An antidote to the conditioning and reactivity, the constant motion of modern life is to still yourself long enough to get a good look at what’s going on inside your body and mind, to discover the essence of your being as it is, not to identify with the self who is engaged in the fast-paced auto-pilot that emerges from living among such busyness. You can see how your conditioned mind, your ego, has fashioned certain patterns of thinking, perceiving and behaving to help you cope and function in the world. You realize that identity is merely a relative thing, it isn’t real. It is the person we’ve erected through our experiences, by cherry-picking attributes we believe are most functional in the environment we typically find ourselves in. They help us get through, but they are not who we are; not entirely, at least.

This is where it begins.

This is where it begins. Those are feet, by the way. If you practice you will be surprised how distant you and your feet have grown over the years. I just met my feet a few months ago. They’re not bad peeps, actually.

Your thoughts, opinions, tastes, preferences, job, role, gender, or ethnicity is not the totality of who you are as a human being. Those are merely the scaffolding for the identity you’ve built, which is instilled with traits, perhaps by others, perhaps re-inforced by your own behaviours, but which you continue to cling to for your own reasons. But identity seen in this way is the narrowest version of your true self.

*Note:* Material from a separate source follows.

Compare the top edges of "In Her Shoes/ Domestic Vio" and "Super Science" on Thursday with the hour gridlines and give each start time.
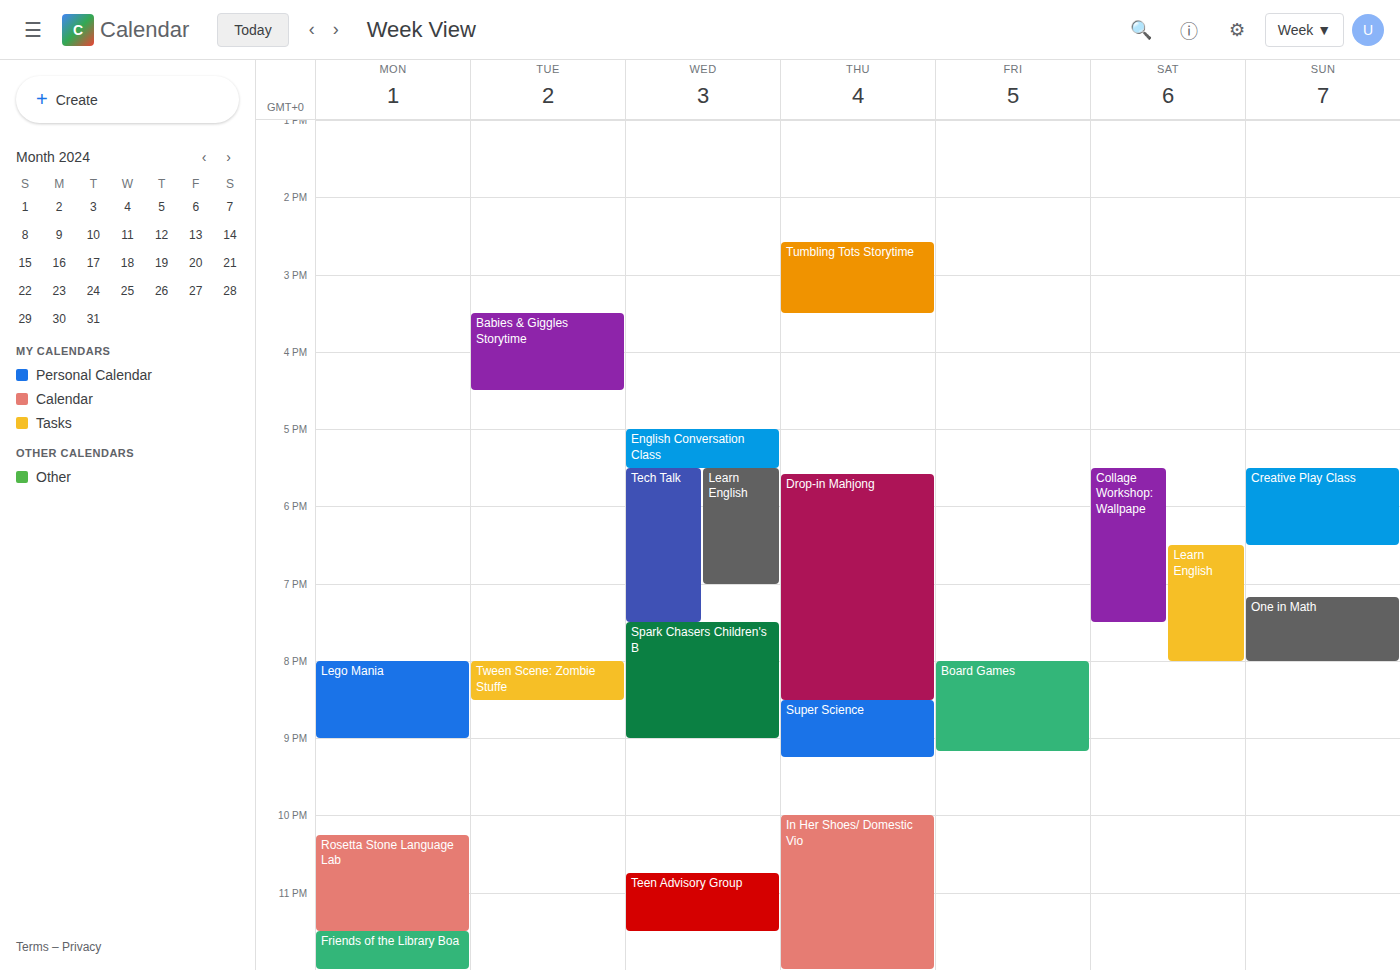
"In Her Shoes/ Domestic Vio": 10:00 PM, exactly on the 10 PM line. "Super Science": 8:30 PM, halfway between the 8 PM and 9 PM lines.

Although our identities serve a purpose to help us function in the world, it is not necessary to cling to them as if they were permanent or real, especially in settings where it is unnecessary to maintain those roles, such as when at home with friends or loved ones, or when alone. To do so is to limit the range of possibilities that exist in your life; to perceive yourself, others, and the circumstances of your existence as though they were basically parts of the same narrow reality you’ve created in your mind.

To break this habit requires a different, wider perspective, which is how practicing something like yoga or other meditative, ego-softening practices can help. A new perspective is possible. This is of so much value to anyone suffering from emotional or psychological illness rooted in distortions in perception that emerge early in our formative years; that keep most of us repeating particular behaviours that stand in the way of our own growth and wisdom.

Your mind is reflected throughout your body

When in the middle of a stressful day, stop and notice your breath. When you’ve just received a terse, accusatory, or pushy e-mail and are in the midst of a mental reaction, notice your posture. You’re driving home and someone cuts you off, or honks at you for no reason. Is your breath shallow and quick? Is your face taut? Your shoulders hunched up and forward? Are you slouching in your seat? Do you have tightness in your chest and hips? Are your eyebrows raised? Are you hyperventilating? Is your finger raised and your mouth shouting the words “go fuck yourself asshole!” Even though you never set out to be an irate cabbie from the Bronx you’re suddenly an irate cabbie from the Bronx.

Watch a young child moving actively. Notice how supple they are as the bounce off walls and contort their bodies in unfathomable ways. We are not born inflexible, but made that way by our habits and conditioning. Everyone’s identity has varying degrees of reactivity, anger, anxiety, need for control, dominance, escape, denial, or avoidance of reality.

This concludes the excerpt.